Foram retirados os artigos 67, 68 e 70, que mudavam a Consolidação das Leis do Trabalho (CLT), para permitir o trabalho aos domingos e feriados sem a necessidade de autorização por convenção coletiva, como é exigido hoje. O trabalhador passaria a ter direito a uma folga de domingo a cada quatro semanas. No mais, quando trabalhasse no domingo ou no feriado, teria direito ao pagamento em dobro do tempo trabalhado ou receberia a folga em outro dia da semana.

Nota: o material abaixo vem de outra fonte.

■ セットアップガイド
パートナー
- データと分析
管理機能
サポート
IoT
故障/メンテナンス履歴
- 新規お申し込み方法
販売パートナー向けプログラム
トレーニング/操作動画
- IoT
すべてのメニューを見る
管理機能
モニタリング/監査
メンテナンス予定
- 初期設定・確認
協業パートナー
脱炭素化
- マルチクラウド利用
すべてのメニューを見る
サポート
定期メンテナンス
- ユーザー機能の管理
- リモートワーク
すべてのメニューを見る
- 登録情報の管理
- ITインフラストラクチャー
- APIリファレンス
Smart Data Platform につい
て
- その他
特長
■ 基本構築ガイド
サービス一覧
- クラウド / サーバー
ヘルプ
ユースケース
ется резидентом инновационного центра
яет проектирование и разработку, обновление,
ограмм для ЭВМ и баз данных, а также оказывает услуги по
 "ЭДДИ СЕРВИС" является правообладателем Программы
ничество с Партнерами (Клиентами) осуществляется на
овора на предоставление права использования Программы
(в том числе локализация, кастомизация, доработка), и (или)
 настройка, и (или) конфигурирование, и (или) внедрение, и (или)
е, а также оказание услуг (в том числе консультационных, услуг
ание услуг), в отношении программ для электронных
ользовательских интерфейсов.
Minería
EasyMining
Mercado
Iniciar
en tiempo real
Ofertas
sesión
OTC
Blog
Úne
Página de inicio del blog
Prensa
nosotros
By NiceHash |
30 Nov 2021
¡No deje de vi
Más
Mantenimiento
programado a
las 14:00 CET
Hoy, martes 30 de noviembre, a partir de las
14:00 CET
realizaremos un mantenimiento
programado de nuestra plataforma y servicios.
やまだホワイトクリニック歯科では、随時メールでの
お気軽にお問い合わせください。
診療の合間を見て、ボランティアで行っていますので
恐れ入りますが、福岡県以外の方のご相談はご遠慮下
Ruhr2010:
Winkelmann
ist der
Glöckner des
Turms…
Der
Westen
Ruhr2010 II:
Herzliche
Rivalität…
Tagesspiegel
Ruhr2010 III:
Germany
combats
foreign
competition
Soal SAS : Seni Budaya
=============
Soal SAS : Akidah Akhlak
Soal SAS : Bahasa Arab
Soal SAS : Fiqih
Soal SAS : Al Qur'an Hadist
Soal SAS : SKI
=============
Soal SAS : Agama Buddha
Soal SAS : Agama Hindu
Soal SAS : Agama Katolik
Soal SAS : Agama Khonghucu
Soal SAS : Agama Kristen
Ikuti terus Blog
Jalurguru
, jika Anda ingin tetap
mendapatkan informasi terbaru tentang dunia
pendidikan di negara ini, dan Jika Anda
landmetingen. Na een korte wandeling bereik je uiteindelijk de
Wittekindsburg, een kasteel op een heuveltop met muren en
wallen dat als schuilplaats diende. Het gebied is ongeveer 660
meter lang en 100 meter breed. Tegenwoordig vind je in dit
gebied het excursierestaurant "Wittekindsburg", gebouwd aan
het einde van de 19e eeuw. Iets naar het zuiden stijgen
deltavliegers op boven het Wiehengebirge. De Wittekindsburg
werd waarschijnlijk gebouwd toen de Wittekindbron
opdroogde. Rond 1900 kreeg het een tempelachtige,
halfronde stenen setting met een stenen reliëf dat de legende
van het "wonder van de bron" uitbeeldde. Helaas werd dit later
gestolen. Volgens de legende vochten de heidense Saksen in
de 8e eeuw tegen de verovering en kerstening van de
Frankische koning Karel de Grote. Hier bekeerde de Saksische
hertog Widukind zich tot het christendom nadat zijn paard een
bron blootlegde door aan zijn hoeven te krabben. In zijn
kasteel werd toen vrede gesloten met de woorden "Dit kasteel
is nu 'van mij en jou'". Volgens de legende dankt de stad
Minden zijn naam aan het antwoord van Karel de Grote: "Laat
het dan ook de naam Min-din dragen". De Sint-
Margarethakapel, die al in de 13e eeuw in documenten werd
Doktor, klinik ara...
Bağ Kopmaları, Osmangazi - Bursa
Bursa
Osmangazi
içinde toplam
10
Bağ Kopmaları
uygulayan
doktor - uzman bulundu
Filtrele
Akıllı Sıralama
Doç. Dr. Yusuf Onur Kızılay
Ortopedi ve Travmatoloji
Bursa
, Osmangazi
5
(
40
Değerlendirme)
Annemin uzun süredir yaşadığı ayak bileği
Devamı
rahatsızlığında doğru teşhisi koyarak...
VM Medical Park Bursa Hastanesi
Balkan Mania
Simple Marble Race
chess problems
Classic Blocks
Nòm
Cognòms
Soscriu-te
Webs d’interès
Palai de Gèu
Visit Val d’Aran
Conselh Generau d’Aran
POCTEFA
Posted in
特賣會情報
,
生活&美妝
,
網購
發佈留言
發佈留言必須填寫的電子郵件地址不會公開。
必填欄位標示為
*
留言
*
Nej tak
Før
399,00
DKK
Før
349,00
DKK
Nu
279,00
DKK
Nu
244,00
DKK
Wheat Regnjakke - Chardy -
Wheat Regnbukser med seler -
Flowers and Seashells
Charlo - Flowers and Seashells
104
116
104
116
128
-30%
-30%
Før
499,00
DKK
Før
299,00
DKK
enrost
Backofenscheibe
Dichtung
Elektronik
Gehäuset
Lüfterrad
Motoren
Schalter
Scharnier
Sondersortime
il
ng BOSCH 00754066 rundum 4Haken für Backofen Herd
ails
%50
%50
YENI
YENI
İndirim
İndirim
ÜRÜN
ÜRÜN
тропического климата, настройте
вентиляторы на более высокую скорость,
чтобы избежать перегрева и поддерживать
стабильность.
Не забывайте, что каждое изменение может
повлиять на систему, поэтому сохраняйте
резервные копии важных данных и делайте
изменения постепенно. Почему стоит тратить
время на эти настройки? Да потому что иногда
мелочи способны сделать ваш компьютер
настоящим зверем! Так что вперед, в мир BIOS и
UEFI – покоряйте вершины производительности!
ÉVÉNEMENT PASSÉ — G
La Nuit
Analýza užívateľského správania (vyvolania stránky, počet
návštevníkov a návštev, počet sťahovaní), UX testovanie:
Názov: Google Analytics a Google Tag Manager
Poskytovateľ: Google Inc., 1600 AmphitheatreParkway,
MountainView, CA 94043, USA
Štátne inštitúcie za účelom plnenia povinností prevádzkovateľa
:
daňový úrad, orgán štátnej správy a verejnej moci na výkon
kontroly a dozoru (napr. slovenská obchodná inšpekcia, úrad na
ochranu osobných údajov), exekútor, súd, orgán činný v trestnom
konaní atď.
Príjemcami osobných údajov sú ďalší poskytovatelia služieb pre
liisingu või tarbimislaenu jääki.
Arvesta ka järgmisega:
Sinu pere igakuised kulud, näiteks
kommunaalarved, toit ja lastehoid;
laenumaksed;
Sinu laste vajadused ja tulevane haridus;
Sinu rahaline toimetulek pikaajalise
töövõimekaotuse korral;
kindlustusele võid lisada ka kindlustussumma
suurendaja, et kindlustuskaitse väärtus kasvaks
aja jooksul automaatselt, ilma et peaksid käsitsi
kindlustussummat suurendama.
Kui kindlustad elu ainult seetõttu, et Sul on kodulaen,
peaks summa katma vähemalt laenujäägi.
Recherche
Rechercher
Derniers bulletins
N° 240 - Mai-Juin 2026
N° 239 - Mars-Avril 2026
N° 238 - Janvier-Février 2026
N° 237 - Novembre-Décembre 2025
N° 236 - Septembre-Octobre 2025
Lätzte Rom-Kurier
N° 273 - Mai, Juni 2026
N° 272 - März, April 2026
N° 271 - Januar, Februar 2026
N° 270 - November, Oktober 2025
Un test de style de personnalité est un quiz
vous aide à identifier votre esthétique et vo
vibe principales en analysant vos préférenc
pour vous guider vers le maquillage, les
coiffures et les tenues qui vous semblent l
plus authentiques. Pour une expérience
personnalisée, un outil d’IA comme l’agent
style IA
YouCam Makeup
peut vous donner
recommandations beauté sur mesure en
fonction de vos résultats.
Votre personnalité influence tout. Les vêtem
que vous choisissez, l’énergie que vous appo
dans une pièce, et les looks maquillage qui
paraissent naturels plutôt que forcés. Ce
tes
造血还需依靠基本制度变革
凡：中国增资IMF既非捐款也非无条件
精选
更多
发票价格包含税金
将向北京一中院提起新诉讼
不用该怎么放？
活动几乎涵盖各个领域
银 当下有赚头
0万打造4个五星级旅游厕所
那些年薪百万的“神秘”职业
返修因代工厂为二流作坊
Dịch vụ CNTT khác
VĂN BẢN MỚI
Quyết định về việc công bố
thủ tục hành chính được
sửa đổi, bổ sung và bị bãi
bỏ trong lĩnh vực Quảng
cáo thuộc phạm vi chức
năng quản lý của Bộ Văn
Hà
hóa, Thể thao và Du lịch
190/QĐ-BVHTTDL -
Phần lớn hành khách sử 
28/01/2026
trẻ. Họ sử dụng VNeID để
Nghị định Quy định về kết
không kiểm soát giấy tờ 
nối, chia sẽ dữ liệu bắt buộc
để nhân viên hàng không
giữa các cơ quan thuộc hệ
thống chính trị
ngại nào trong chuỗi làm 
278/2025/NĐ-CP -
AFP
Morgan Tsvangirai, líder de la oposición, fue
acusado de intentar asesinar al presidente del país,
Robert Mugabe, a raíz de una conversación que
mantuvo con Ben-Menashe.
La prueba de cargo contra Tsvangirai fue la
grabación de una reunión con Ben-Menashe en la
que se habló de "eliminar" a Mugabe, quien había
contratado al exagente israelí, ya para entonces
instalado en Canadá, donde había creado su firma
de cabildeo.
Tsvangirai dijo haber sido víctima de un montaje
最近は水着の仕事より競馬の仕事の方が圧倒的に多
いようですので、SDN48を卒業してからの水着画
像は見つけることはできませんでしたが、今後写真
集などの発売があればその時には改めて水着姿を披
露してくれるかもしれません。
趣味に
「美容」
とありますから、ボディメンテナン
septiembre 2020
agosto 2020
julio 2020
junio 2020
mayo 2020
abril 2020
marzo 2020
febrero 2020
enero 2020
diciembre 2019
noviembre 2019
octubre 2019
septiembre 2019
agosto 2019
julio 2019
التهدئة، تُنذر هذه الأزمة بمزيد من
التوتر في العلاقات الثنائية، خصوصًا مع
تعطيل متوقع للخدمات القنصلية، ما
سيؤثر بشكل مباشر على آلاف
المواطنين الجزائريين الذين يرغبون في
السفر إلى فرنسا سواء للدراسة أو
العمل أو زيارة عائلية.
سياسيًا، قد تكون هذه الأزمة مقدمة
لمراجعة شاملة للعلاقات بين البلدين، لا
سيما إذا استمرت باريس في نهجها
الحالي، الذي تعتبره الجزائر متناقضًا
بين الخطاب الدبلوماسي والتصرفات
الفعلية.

O senador Fabiano Contarato (Rede-ES) foi o autor da proposta que retirou as mudanças relativas ao trabalho nos domingos e feriados. Como havia evidente maioria, a alteração foi aprovada simbolicamente. O senador José Serra (PSDB-SP) foi um dos defensores da permanência da previsão de que o descanso "deverá coincidir com o domingo, no todo ou em parte", como prevê a CLT. “É temerário o trabalho aos domingos. Este é o dia para as famílias se reunirem”, apontou.
Relator da MP na Câmara, o deputado Jerônimo Goergen (PP-RS) avaliou que a derrota neste ponto não é tão significativa, já que há uma portaria do governo que libera o trabalho aos domingos para 79 setores que mais demandam trabalho nestes dias.